Emissions might not be that telling, since the per capita emissions of the Chinese population should only rise a bit in this decade, before starting to fall (more green energy and nuclear).
It is far from accurate but it's fair to say there is a certain trend to emissions data once you account for major factors.
It is a useful litmus test just like GDP per capita is also a useful litmus test (it's still a highly inaccurate way to figure these things out).
Point is that there is a pattern to take note of with emissions. Literally all the industrialised and developed nations with the higher standards of living and all associated metrics have high per capita emissions. Single out all the tech dominant ones (USA, Japan, Germany, South Korea, France, Sweden, UK) and they also measure up. These two are obviously hand in hand EXCEPT when it comes to China. China is NOT a developed nation yet with similar comprehensive top tier, non-political, indicator metrics (although mostly up there in 80%+ categories) but China IS absolutely a tech dominating nation even ahead of a few on that list in multiple domains and in multiple
ways.
So China is the only
current outlier when it comes to tech and industry along with development but this was also the case for Japan and South Korea before they were above those "developed nation" indicator metrics. Russia ain't an industrial or tech slouch at all (despite losing ground post Soviet Union) and isn't anywhere near comprehensively above those metrics either. In many ways even below China.
All this is to say if we consider China's overall results on development indicators and litmus tests like GDP per cap (as inaccurate a picture as that may build) and emissions per capita, it's abundantly clear that China can do a lot better and will since it is developing and progressing and finding new things to improve on. If it were to reach a benchmark peak of Japan/USA overall productivity and efficiency, China would be several times "bigger" than the USA at its peak. 300 million people and 1500 million people at the same individual productivity level.
USA has one major advantage and that is the fact it still attracts a lot of the world's best and brightest and hardest working because it offers some of the most renowned, well funded, experienced, well connected etc industries and great pay. Not to mention better overall living standards than China currently offers. The irony of increased US violence and racism is that fewer East Asian talents are making a life there compared to the past and some established ones are leaving.
China has the advantage of homogeneity and the relative social harmonies that come with homogeneity. Chinese people also have measurably higher IQ and not by insignificant levels either. That
does help as we can see in Indonesia and Malaysia migrant and development over the years where higher IQ develop nations and industries and move towards the top of the social pyramid.
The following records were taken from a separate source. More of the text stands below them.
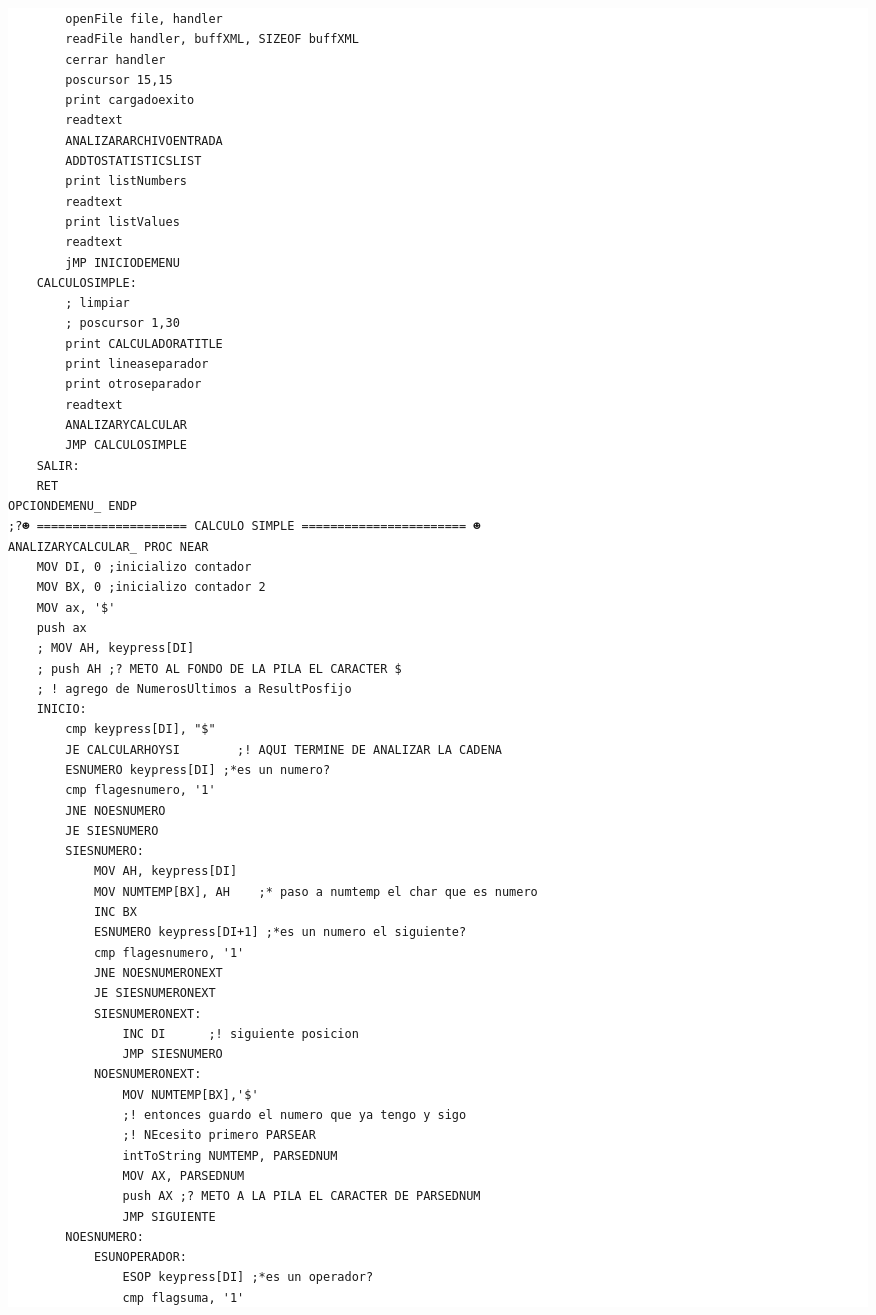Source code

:             openFile file, handler
            readFile handler, buffXML, SIZEOF buffXML
            cerrar handler
            poscursor 15,15
            print cargadoexito
            readtext
            ANALIZARARCHIVOENTRADA
            ADDTOSTATISTICSLIST
            print listNumbers
            readtext
            print listValues
            readtext
            jMP INICIODEMENU
        CALCULOSIMPLE:
            ; limpiar
            ; poscursor 1,30
            print CALCULADORATITLE
            print lineaseparador
            print otroseparador
            readtext
            ANALIZARYCALCULAR
            JMP CALCULOSIMPLE
        SALIR:
        RET
    OPCIONDEMENU_ ENDP
    ;?☻ ===================== CALCULO SIMPLE ======================= ☻
    ANALIZARYCALCULAR_ PROC NEAR
        MOV DI, 0 ;inicializo contador
        MOV BX, 0 ;inicializo contador 2
        MOV ax, '$'
        push ax
        ; MOV AH, keypress[DI]
        ; push AH ;? METO AL FONDO DE LA PILA EL CARACTER $
        ; ! agrego de NumerosUltimos a ResultPosfijo
        INICIO:
            cmp keypress[DI], "$"
            JE CALCULARHOYSI        ;! AQUI TERMINE DE ANALIZAR LA CADENA
            ESNUMERO keypress[DI] ;*es un numero?
            cmp flagesnumero, '1'
            JNE NOESNUMERO
            JE SIESNUMERO
            SIESNUMERO:
                MOV AH, keypress[DI]
                MOV NUMTEMP[BX], AH    ;* paso a numtemp el char que es numero
                INC BX
                ESNUMERO keypress[DI+1] ;*es un numero el siguiente?
                cmp flagesnumero, '1'
                JNE NOESNUMERONEXT
                JE SIESNUMERONEXT
                SIESNUMERONEXT:
                    INC DI      ;! siguiente posicion
                    JMP SIESNUMERO
                NOESNUMERONEXT:
                    MOV NUMTEMP[BX],'$'
                    ;! entonces guardo el numero que ya tengo y sigo
                    ;! NEcesito primero PARSEAR
                    intToString NUMTEMP, PARSEDNUM
                    MOV AX, PARSEDNUM
                    push AX ;? METO A LA PILA EL CARACTER DE PARSEDNUM
                    JMP SIGUIENTE
            NOESNUMERO:
                ESUNOPERADOR:
                    ESOP keypress[DI] ;*es un operador?
                    cmp flagsuma, '1'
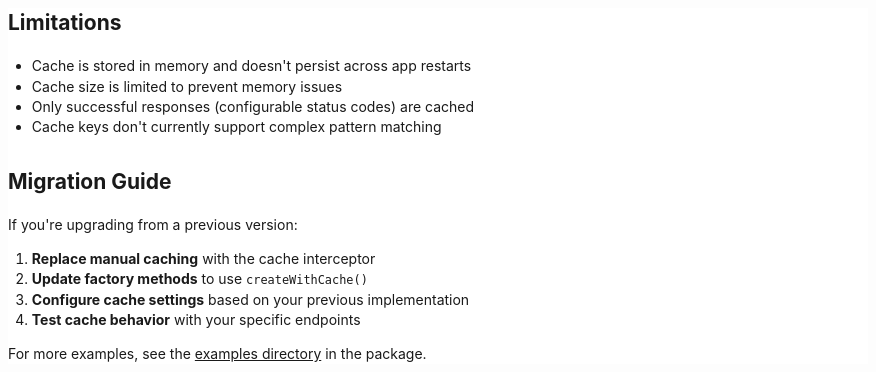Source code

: ## Limitations

- Cache is stored in memory and doesn't persist across app restarts
- Cache size is limited to prevent memory issues
- Only successful responses (configurable status codes) are cached
- Cache keys don't currently support complex pattern matching

## Migration Guide

If you're upgrading from a previous version:

1. **Replace manual caching** with the cache interceptor
2. **Update factory methods** to use `createWithCache()`
3. **Configure cache settings** based on your previous implementation
4. **Test cache behavior** with your specific endpoints

For more examples, see the [examples directory](../example/) in the package.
Then we have examples of South Korea, Taiwan, Japan, and Singapore knocking it out of the park in such short periods of time, recovering from colonialism, war, civil war, being robbed clean and so on. Chinese Indonesians and Malaysians had to deal with real and actual, proven and acknowledged genocide (not CNN genocide) and still within generations, move to the top and are almost the exclusive contributors to tech and industry in those nations.
However, China's homogeneity comes at the cost of diversity of thinking. There is something to be said of the benefits there but the drawbacks almost completely offset those with other inefficiencies and conflicts that arise from identity differences. Especially considering a society that cannot deal with those conflicts well enough.